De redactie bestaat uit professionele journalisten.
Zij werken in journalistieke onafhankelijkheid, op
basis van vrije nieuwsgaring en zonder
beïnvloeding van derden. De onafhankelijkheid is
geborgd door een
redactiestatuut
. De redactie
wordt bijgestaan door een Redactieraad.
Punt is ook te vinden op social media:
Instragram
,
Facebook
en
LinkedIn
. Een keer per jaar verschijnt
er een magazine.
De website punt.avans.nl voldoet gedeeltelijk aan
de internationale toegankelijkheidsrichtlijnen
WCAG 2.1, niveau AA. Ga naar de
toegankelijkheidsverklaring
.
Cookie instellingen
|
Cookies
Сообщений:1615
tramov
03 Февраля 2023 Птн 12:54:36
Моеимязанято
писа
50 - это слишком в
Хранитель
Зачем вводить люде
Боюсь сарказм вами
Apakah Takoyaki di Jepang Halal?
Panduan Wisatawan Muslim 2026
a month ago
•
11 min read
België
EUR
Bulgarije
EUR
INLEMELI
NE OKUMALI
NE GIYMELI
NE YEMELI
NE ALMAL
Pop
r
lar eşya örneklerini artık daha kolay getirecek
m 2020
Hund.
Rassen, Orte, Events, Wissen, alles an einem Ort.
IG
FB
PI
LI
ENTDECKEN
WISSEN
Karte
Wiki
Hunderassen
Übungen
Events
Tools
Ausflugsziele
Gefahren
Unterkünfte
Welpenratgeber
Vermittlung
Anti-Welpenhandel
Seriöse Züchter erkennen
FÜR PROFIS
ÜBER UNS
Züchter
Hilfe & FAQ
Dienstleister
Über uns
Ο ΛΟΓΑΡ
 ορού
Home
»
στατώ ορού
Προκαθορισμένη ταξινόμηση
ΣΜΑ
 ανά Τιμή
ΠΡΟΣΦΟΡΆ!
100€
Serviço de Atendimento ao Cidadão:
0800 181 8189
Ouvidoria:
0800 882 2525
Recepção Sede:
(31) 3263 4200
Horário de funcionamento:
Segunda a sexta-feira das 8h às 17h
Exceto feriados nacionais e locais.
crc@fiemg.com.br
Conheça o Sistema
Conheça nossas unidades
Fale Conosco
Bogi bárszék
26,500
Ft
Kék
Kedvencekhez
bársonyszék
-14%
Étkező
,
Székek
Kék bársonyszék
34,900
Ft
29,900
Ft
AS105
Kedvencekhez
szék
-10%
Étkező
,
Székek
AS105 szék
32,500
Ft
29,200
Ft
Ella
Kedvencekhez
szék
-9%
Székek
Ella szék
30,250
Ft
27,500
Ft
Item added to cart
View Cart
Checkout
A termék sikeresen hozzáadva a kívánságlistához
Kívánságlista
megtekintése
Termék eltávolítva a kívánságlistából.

Your objective: Return, unchanged, the part of the entries that opens with their first line and closes with the line containing "De website punt.avans.nl", including both of those lines.

Answer space:
De redactie bestaat uit professionele journalisten.
Zij werken in journalistieke onafhankelijkheid, op
basis van vrije nieuwsgaring en zonder
beïnvloeding van derden. De onafhankelijkheid is
geborgd door een
redactiestatuut
. De redactie
wordt bijgestaan door een Redactieraad.
Punt is ook te vinden op social media:
Instragram
,
Facebook
en
LinkedIn
. Een keer per jaar verschijnt
er een magazine.
De website punt.avans.nl voldoet gedeeltelijk aan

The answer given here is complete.